ADN versus BSN: Which Should You Choose?Higher Education Articles July 7, 2013
While getting an associate degree in nursing may be cheaper than getting a bachelor degree in nursing, the additional opportunities and benefits that come with a Bachelor of Science in Nursing (BSN) may make it the better option. If you are looking to make nursing a career, both an Associate Degree in Nursing (ADN) and BSN will give you the foundations you need. On the surface, both nurses with an ADN and a BSN start out at the same level of pay and responsibility, but a BSN will offer more career options and the potential for advancement in your career.

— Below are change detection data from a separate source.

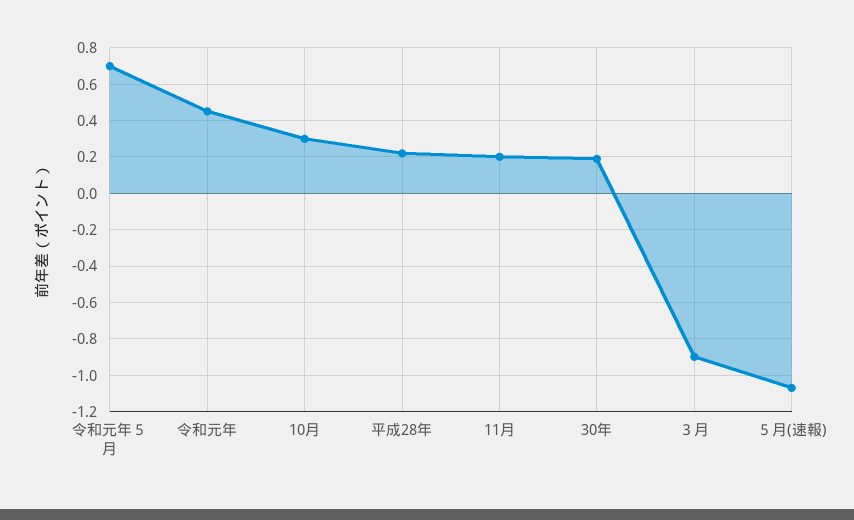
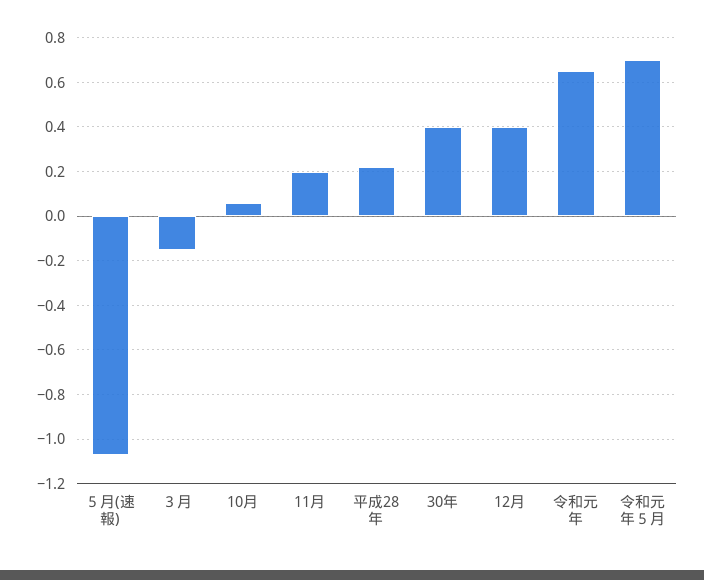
  {
    "令和元年５月": 0.7,
-   "令和元年": 0.45,
+   "令和元年": 0.65,
-   "10月": 0.3,
+   "10月": 0.05,
    "平成28年": 0.2,
    "11月": 0.2,
-   "30年": 0.2,
+   "30年": 0.4,
-   "３月": -0.9,
+   "３月": -0.15,
-   "５月(速報)": -1.05
+   "５月(速報)": -1.05,
+   "12月": 0.4
  }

Beyond Hospitals and Long-Term Care
Most people, when asked to think of a nurse, immediately have a mental image of nurse in a hospital setting. While a significant portion of nurses work in hospitals and long-term care settings, nurses are not limited to those places of employment. Nurses with a BSN have the option of working in other settings, such as schools, community health facilities, administrative offices and pharmaceutical companies. You are also not confined to bedside care. Most nurses with a BSN find work in nursing research, case management, home nursing care, and working as a military nurse or even training others to become certified nursing assistants.
Choosing a Specialty
As a nurse with a BSN rather than an ADN, you also have more opportunities to choose a specialty area of nursing. Once you have determined what area you would like to specialize in (pediatrics, cancer, etc.) your BSN will help you enroll in an advanced degree program to obtain a master’s or doctorate in nursing. From there, you can pursue an advanced degree career such as a nurse practitioner in your area of specialty. Without getting an advanced degree, you may be able to use your BSN to obtain a position overseeing other RNs in a particular area of the hospital or facility in which you work.
Getting Your ADN First
For some getting your ADN, finding a job and then starting to work on your BSN may be the most financially-sound decision. Since nurses with ADNs and BSNs typically start out in the same positions, earning the same amount of money, you can start building experience in the nursing field while going back to school to obtain your BSN. In addition, most jobs offer tuition reimbursement programs to help nurses obtain their BSNs, so you could potentially get your BSN without spending a lot of money upfront.
The BSN Edge
Regardless of whether you choose to get an ADN or BSN, registered nurses are in high-demand and with a median pay of $66,650, nursing is a stable career. However, if you plan to advance in your career and make nursing a lifelong occupation, you may earn more with a BSN. Employers will value your degree when it comes to offering raises and choosing candidates for managerial positions. Obtaining your BSN, instead of an ADN, may also provide you with more entry-level job opportunities, giving you choices when it comes to choosing a place of employment, rather than having to accept the first job you are offered.